James Arness, in the aforementioned interview, indicated that fans frequently wrote to the show's producers complaining that the relationship between Matt and Miss Kitty remained low-key and unresolved. The fans wanted the producers to finally bring the relationship to fruition, perhaps to even allow them to get married on-screen. However, I think it's because the show hasn't beat viewers over the head with the romantic aspects of their relationship that Kitty's monologue in the "Gold Train: The Bullet" episode, and Matt's acknowledgement of it, carries such weight and resonance. We've already seen, in the 17 years leading up to this episode, the warmth and respect that these characters have for one another (while they are involved in story lines that aren't always, directly or indirectly, about their relationship) that we don't need to see or hear about it all the time. Even if the moments concerning their relationship mentioned by Kitty sometimes took place off-screen, Kitty's monologue still feels believable because we already sensed something was going on between them that her reminiscence simply helps to fill in the gaps as to what we know. As such, when it came time for "Gunsmoke" to really address Matt and Kitty's love for one another, it never feels forced or artificial, and the result is that it carries tremendous feeling and impact. The scene, and Kitty's genuine love and concern for Matt throughout this particular three-part episode, would not have worked as well if their relationship was a constant, heavy-handed element in the series.

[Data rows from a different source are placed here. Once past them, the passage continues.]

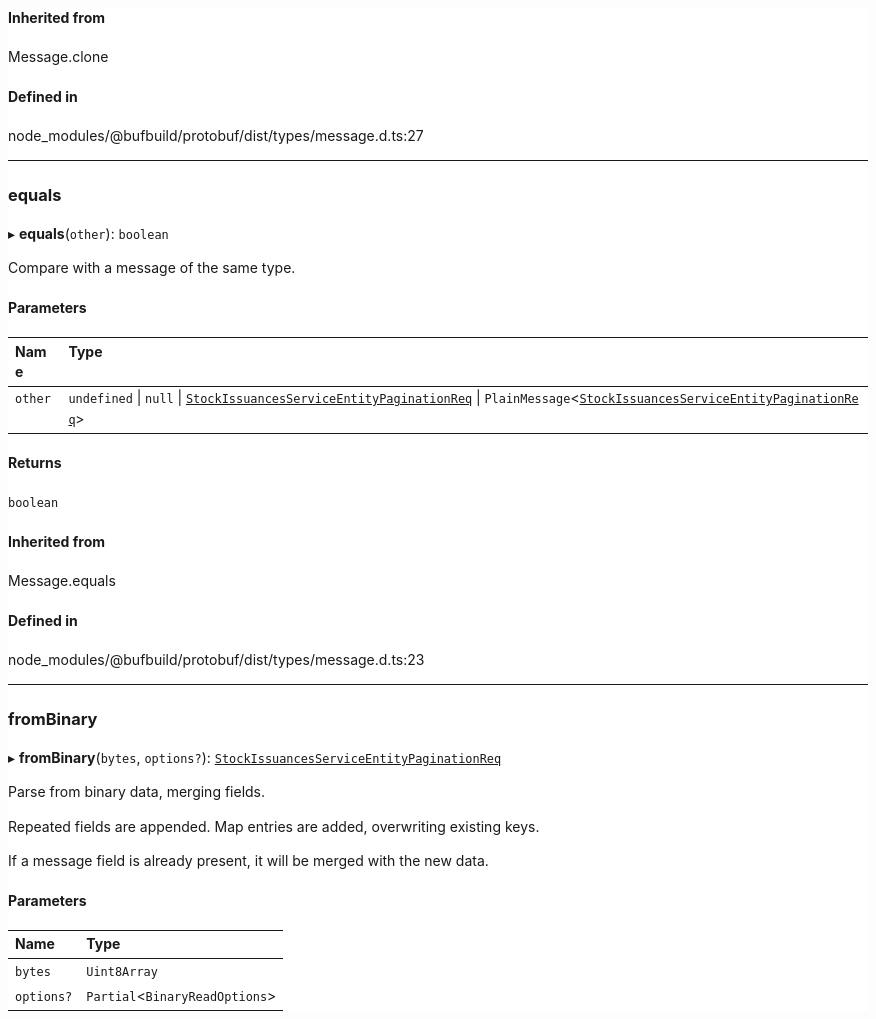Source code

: #### Inherited from

Message.clone

#### Defined in

node_modules/@bufbuild/protobuf/dist/types/message.d.ts:27

___

### equals

▸ **equals**(`other`): `boolean`

Compare with a message of the same type.

#### Parameters

| Name | Type |
| :------ | :------ |
| `other` | `undefined` \| ``null`` \| [`StockIssuancesServiceEntityPaginationReq`](StockIssuancesServiceEntityPaginationReq.md) \| `PlainMessage`<[`StockIssuancesServiceEntityPaginationReq`](StockIssuancesServiceEntityPaginationReq.md)\> |

#### Returns

`boolean`

#### Inherited from

Message.equals

#### Defined in

node_modules/@bufbuild/protobuf/dist/types/message.d.ts:23

___

### fromBinary

▸ **fromBinary**(`bytes`, `options?`): [`StockIssuancesServiceEntityPaginationReq`](StockIssuancesServiceEntityPaginationReq.md)

Parse from binary data, merging fields.

Repeated fields are appended. Map entries are added, overwriting
existing keys.

If a message field is already present, it will be merged with the
new data.

#### Parameters

| Name | Type |
| :------ | :------ |
| `bytes` | `Uint8Array` |
| `options?` | `Partial`<`BinaryReadOptions`\> |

What makes Kitty's monologue carry even more resonance is our knowledge that Matt and Kitty don't end up together in the long run. Amanda Blake left the series in 1974 when she decided not to appear in the 20th and final season of "Gunsmoke," and in the reunion movie "Gunsmoke: Return to Dodge" (1987), Matt and Kitty are reunited, but ultimately part for good at the end of that story. In subsequent "Gunsmoke" reunion movies that feature Matt Dillon (which were made after Blake died in 1989), Kitty is nowhere to be found. I think stories that involve an unresolved romantic longing between individuals always carry with it more impact than ones that end conventionally. (Look at "Gone with the Wind" if you doubt what I'm saying.) Even though I would have liked to have seen Matt and Kitty spend the rest of their lives together, I'm still satisfied knowing that they had a special friendship that lasted through the years, and that they had a positive impact on each other's lives that we were fortunate to have witnessed and experienced.